- Data shown
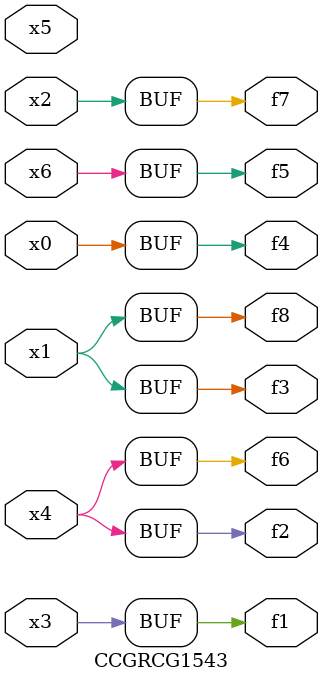
<source format=v>
module CCGRCG1543(
	input x0, x1, x2, x3, x4, x5, x6,
	output f1, f2, f3, f4, f5, f6, f7, f8
);
	assign f1 = x3;
	assign f2 = x4;
	assign f3 = x1;
	assign f4 = x0;
	assign f5 = x6;
	assign f6 = x4;
	assign f7 = x2;
	assign f8 = x1;
endmodule

</source>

- Required action
Restate all of the data word for word and include no pictures.

- Answer box
<source format=v>
module CCGRCG1543(
	input x0, x1, x2, x3, x4, x5, x6,
	output f1, f2, f3, f4, f5, f6, f7, f8
);
	assign f1 = x3;
	assign f2 = x4;
	assign f3 = x1;
	assign f4 = x0;
	assign f5 = x6;
	assign f6 = x4;
	assign f7 = x2;
	assign f8 = x1;
endmodule

</source>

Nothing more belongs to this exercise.